Hoffman’ın fikirlerinin bilim ortodoksisinin engellemelerine rağmen şimdi o denli olmasa da yakın zamanda bir hayli ciddiye alınacağını düşünüyorum. Kitap hakkında konuşulacak daha bir yığın şey var. Ama nihayetinde buraya kadar gelebilmişseniz eğer, okuduğunuz, bahsettiğim enstitüdeki ofiste “çalışmaktan kaçmak” için girişilmiş bir blog yazısı.
Şimdilik sadece aklıma düşen ilke elden cevaplaması öyle kolay olmayan soruları da dizeyim: Hakikati aramak, evrimsel oyunda güdük kalmak pahasına etik olan mıdır? Yoksa bu boş yere rüzgârı mı kovalamaktır?
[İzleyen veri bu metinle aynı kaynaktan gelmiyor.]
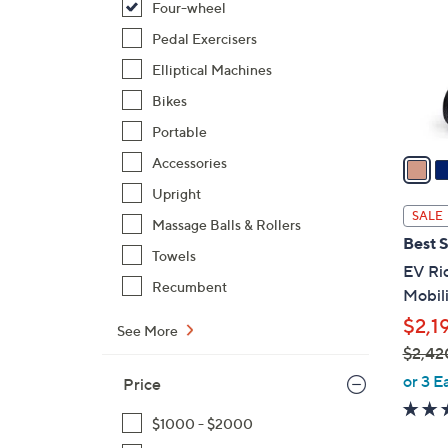
Four-wheel
l
o
Pedal Exercisers
r
Elliptical Machines
s
Bikes
A
Portable
v
a
Accessories
i
Upright
l
SALE
Massage Balls & Rollers
a
Best S
b
Towels
EV Ri
l
Recumbent
Mobili
e
$2,1
See More
$2,42
,
or 3 E
Price
w
a
$1000 - $2000
s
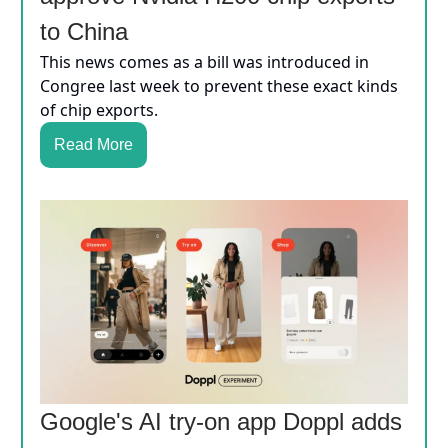
to China
This news comes as a bill was introduced in
Congree last week to prevent these exact kinds
of chip exports.
Read More
Google's AI try-on app Doppl adds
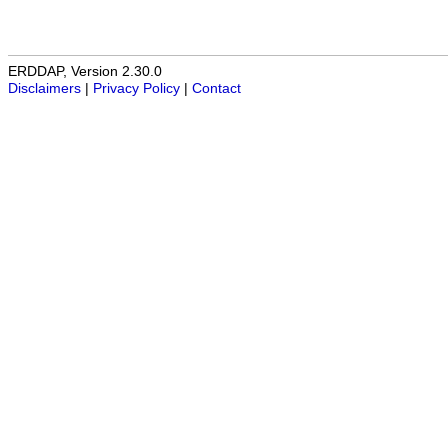
ERDDAP, Version 2.30.0
Disclaimers
|
Privacy Policy
|
Contact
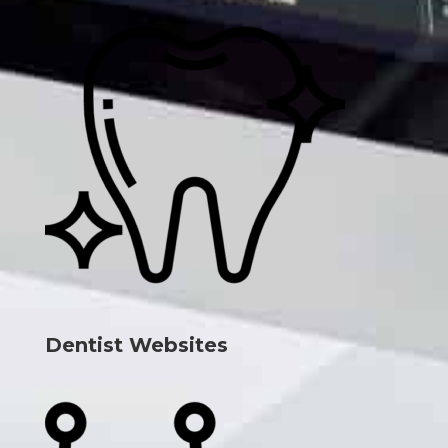
Dentist Websites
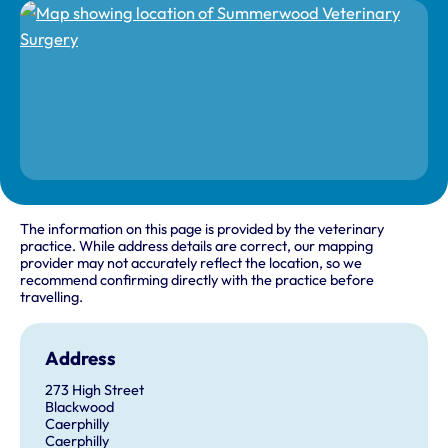
The information on this page is provided by the veterinary
practice. While address details are correct, our mapping
provider may not accurately reflect the location, so we
recommend confirming directly with the practice before
travelling.
Address
273 High Street
Blackwood
Caerphilly
Caerphilly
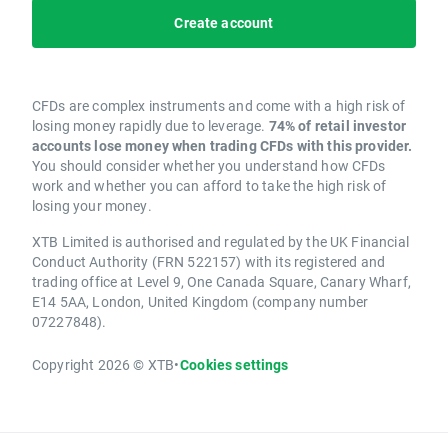
Create account
CFDs are complex instruments and come with a high risk of
losing money rapidly due to leverage.
74% of retail investor
accounts lose money when trading CFDs with this provider.
You should consider whether you understand how CFDs
work and whether you can afford to take the high risk of
losing your money.
XTB Limited is authorised and regulated by the UK Financial
Conduct Authority (FRN 522157) with its registered and
trading office at Level 9, One Canada Square, Canary Wharf,
E14 5AA, London, United Kingdom (company number
07227848).
Copyright 2026 © XTB
•
Cookies settings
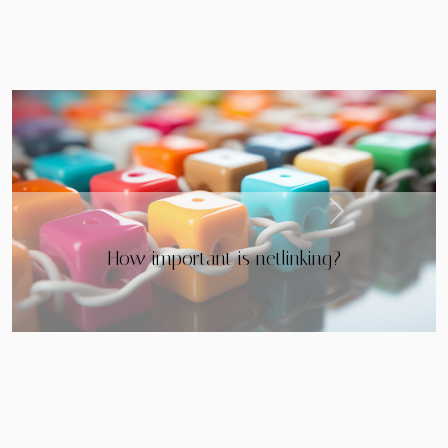
Next
The opportunities of the Metaverse for
companies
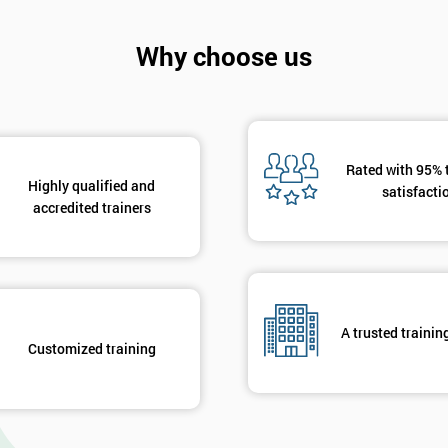
Why choose us
Rated with 95% 
Highly qualified and
satisfacti
accredited trainers
A trusted trainin
Customized training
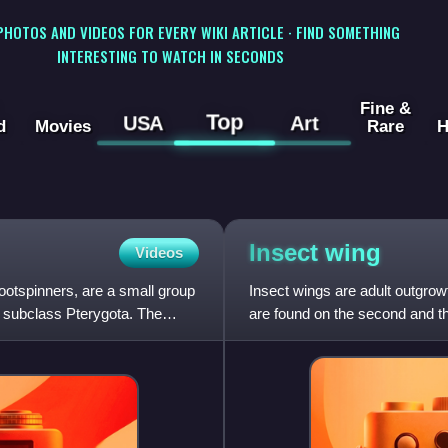
 PHOTOS AND VIDEOS FOR EVERY WIKI ARTICLE · FIND SOMETHING
INTERESTING TO WATCH IN SECONDS
Fine &
Top
USA
Art
d
Movies
Rare
H
Insect
wing
Videos
otspinners, are a small group
Insect wings are adult outgrowt
he subclass Pterygota. The
are found on the second and th
as the forewin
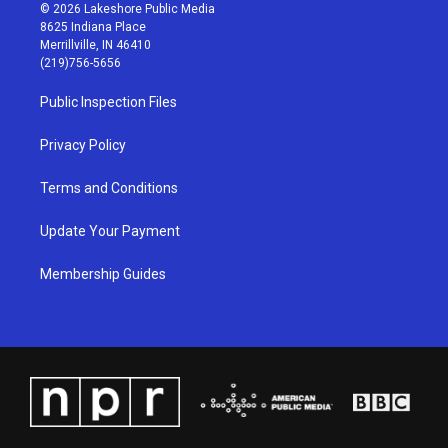
s
u
c
n
© 2026 Lakeshore Public Media
t
t
e
k
8625 Indiana Place
a
u
b
e
Merrillville, IN 46410
g
b
o
d
(219)756-5656
r
e
o
i
a
k
n
Public Inspection Files
m
Privacy Policy
Terms and Conditions
Update Your Payment
Membership Guides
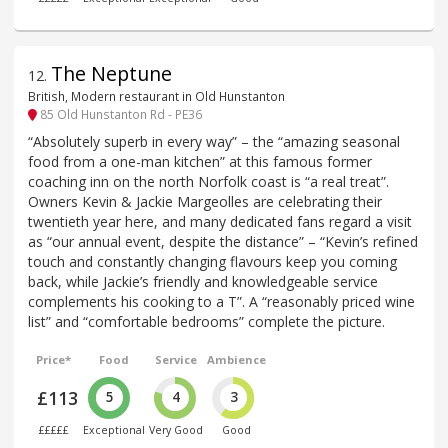
The Neptune
12
.
British, Modern restaurant in Old Hunstanton
85 Old Hunstanton Rd - PE36
“Absolutely superb in every way” – the “amazing seasonal
food from a one-man kitchen” at this famous former
coaching inn on the north Norfolk coast is “a real treat”.
Owners Kevin & Jackie Margeolles are celebrating their
twentieth year here, and many dedicated fans regard a visit
as “our annual event, despite the distance” – “Kevin’s refined
touch and constantly changing flavours keep you coming
back, while Jackie’s friendly and knowledgeable service
complements his cooking to a T”. A “reasonably priced wine
list” and “comfortable bedrooms” complete the picture.
Price*
Food
Service
Ambience
£113
5
4
3
£££££
Exceptional
Very Good
Good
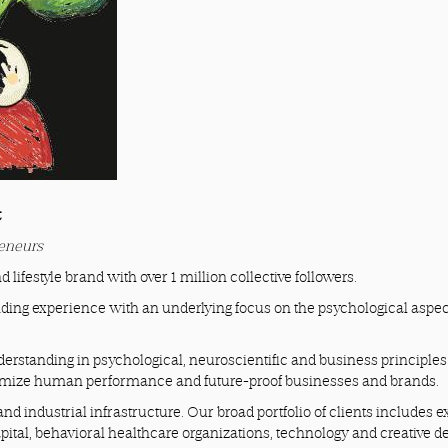
t
reneurs
d lifestyle brand with over 1 million collective followers.
ding experience with an underlying focus on the psychological aspec
erstanding in psychological, neuroscientific and business principles
ximize human performance and future-proof businesses and brands.
nd industrial infrastructure. Our broad portfolio of clients includes e
apital, behavioral healthcare organizations, technology and creative d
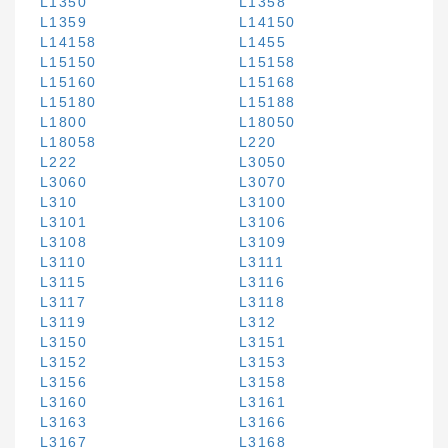
L1350
L1358
L1359
L14150
L14158
L1455
L15150
L15158
L15160
L15168
L15180
L15188
L1800
L18050
L18058
L220
L222
L3050
L3060
L3070
L310
L3100
L3101
L3106
L3108
L3109
L3110
L3111
L3115
L3116
L3117
L3118
L3119
L312
L3150
L3151
L3152
L3153
L3156
L3158
L3160
L3161
L3163
L3166
L3167
L3168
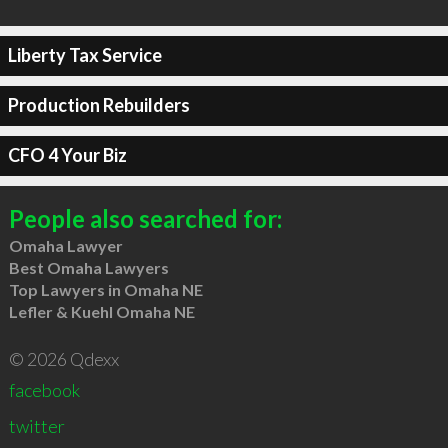
Liberty Tax Service
Production Rebuilders
CFO 4 Your Biz
People also searched for:
Omaha Lawyer
Best Omaha Lawyers
Top Lawyers in Omaha NE
Lefler & Kuehl Omaha NE
© 2026 Qdexx
facebook
twitter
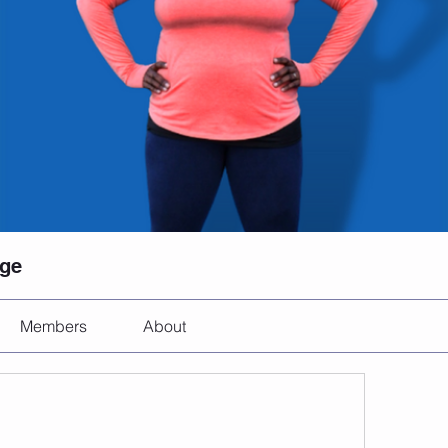
nge
Members
About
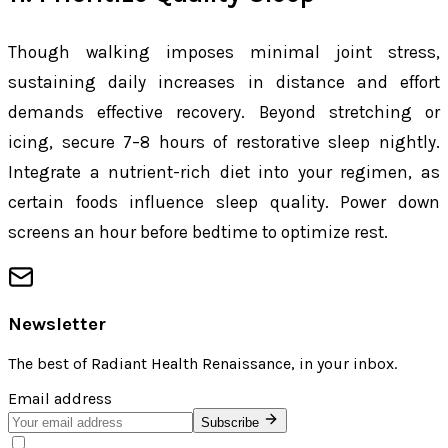
Though walking imposes minimal joint stress,
sustaining daily increases in distance and effort
demands effective recovery. Beyond stretching or
icing, secure 7–8 hours of restorative sleep nightly.
Integrate a nutrient-rich diet into your regimen, as
certain foods influence sleep quality. Power down
screens an hour before bedtime to optimize rest.
Newsletter
The best of
Radiant Health Renaissance
, in your inbox.
Email address
Subscribe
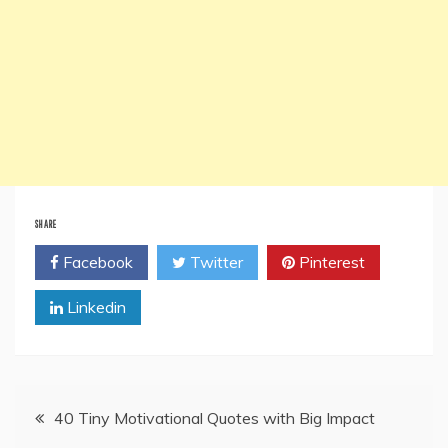
SHARE
Facebook
Twitter
Pinterest
Linkedin
Post
40 Tiny Motivational Quotes with Big Impact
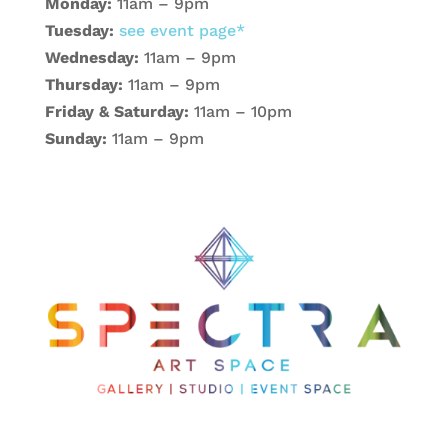
Monday:
11am – 9pm
Tuesday:
see event page*
Wednesday:
11am – 9pm
Thursday:
11am – 9pm
Friday & Saturday:
11am – 10pm
Sunday:
11am – 9pm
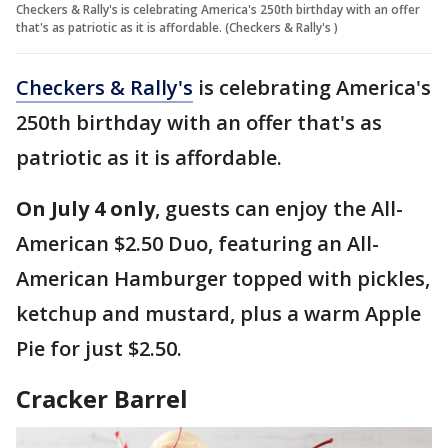
Checkers & Rally's is celebrating America's 250th birthday with an offer
that's as patriotic as it is affordable. (Checkers & Rally's )
Checkers & Rally's
is celebrating America's
250th birthday with an offer that's as
patriotic as it is affordable.
On July 4 only
, guests can enjoy the All-
American $2.50 Duo, featuring an All-
American Hamburger topped with pickles,
ketchup and mustard, plus a warm Apple
Pie for just $2.50.
Cracker Barrel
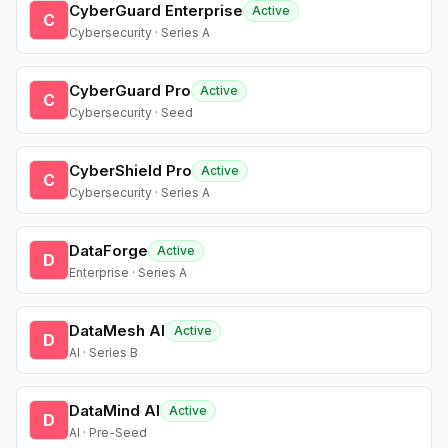
CyberGuard Enterprise
Active
C
Cybersecurity · Series A
CyberGuard Pro
Active
C
Cybersecurity · Seed
CyberShield Pro
Active
C
Cybersecurity · Series A
DataForge
Active
D
Enterprise · Series A
DataMesh AI
Active
D
AI · Series B
DataMind AI
Active
D
AI · Pre-Seed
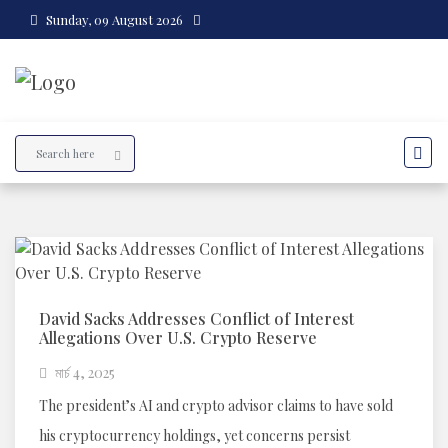
Sunday, 09 August 2026
David Sacks Addresses Conflict of Interest
Allegations Over U.S. Crypto Reserve
মার্চ 4, 2025
The president’s AI and crypto advisor claims to have sold
his cryptocurrency holdings, yet concerns persist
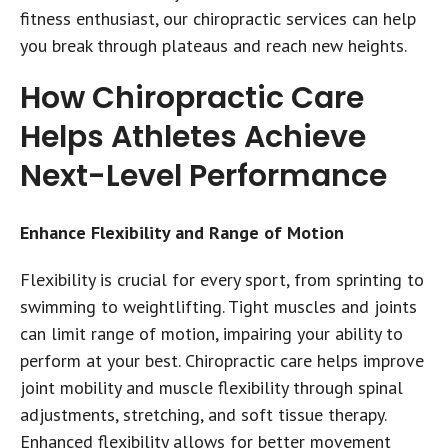
fitness enthusiast, our chiropractic services can help
you break through plateaus and reach new heights.
How Chiropractic Care
Helps Athletes Achieve
Next-Level Performance
Enhance Flexibility and Range of Motion
Flexibility is crucial for every sport, from sprinting to
swimming to weightlifting. Tight muscles and joints
can limit range of motion, impairing your ability to
perform at your best. Chiropractic care helps improve
joint mobility and muscle flexibility through spinal
adjustments, stretching, and soft tissue therapy.
Enhanced flexibility allows for better movement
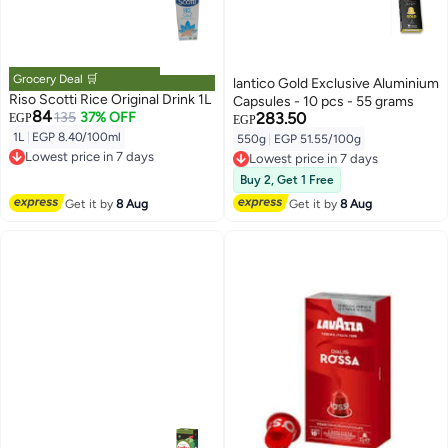
Grocery Deal 🛒
lantico Gold Exclusive Aluminium
Riso Scotti Rice Original Drink 1L
Capsules - 10 pcs - 55 grams
84
135
37% OFF
283.50
EGP
EGP
1L
|
EGP 8.40/100ml
550g
|
EGP 51.55/100g
Lowest price in 7 days
Lowest price in 7 days
Free Delivery
Free Delivery
Buy 2, Get 1 Free
Lowest price in 7 days
Lowest price in 7 days
Get it by
8 Aug
Get it by
8 Aug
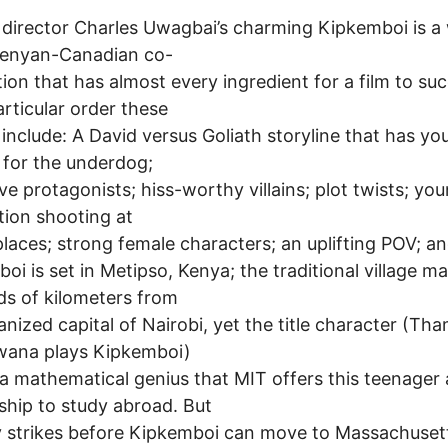
T
 director Charles Uwagbai’s charming Kipkemboi is a 
enyan-Canadian co-
ion that has almost every ingredient for a film to su
articular order these
 include: A David versus Goliath storyline that has yo
 for the underdog;
ive protagonists; hiss-worthy villains; plot twists; you
tion shooting at
places; strong female characters; an uplifting POV; a
oi is set in Metipso, Kenya; the traditional village m
s of kilometers from
anized capital of Nairobi, yet the title character (Th
ana plays Kipkemboi)
 a mathematical genius that MIT offers this teenager 
ship to study abroad. But
 strikes before Kipkemboi can move to Massachuset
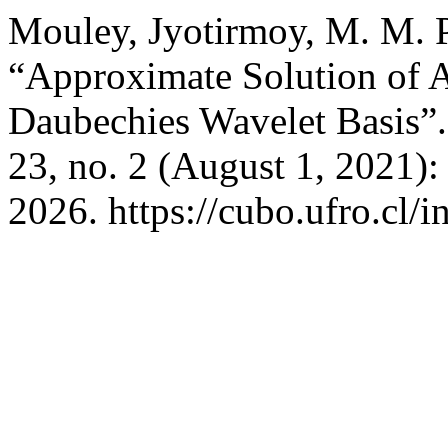
Mouley, Jyotirmoy, M. M. P
“Approximate Solution of A
Daubechies Wavelet Basis”
23, no. 2 (August 1, 2021)
2026. https://cubo.ufro.cl/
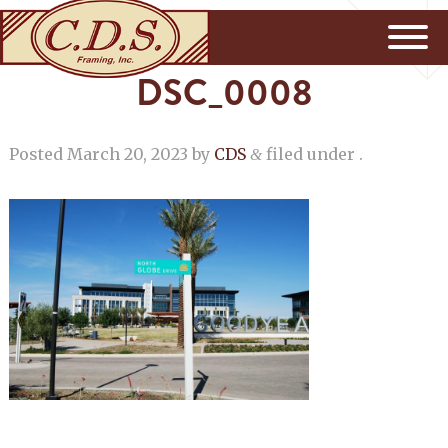
DSC_0008
Posted
March 20, 2023
by
CDS
filed under .
&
Etik de olsa edim, hayatta kalmakla mümkün olabileceğine göre, bu bize çok ilginç gri bir bölgede akıl yürütme şansı veriyor. Öyleyse, buradan nasıl bir etik – politik yola çıkabiliriz? Evrimsel oyun sonucunda kompleksleşen bilincin gittiği bir yer, bir teleolojisi, bir ereği var mıdır? Yoksa yine kendi başımıza açtığımız Hakikat adında bir ilüzyon içinde debelenip duruyoruz?
Hiç de sevmediğim hoca damarım tuttu. Fakat bunu kendi çöplüğümde söylememin bir mahzuru olamaz: Alın size, ev ödevi.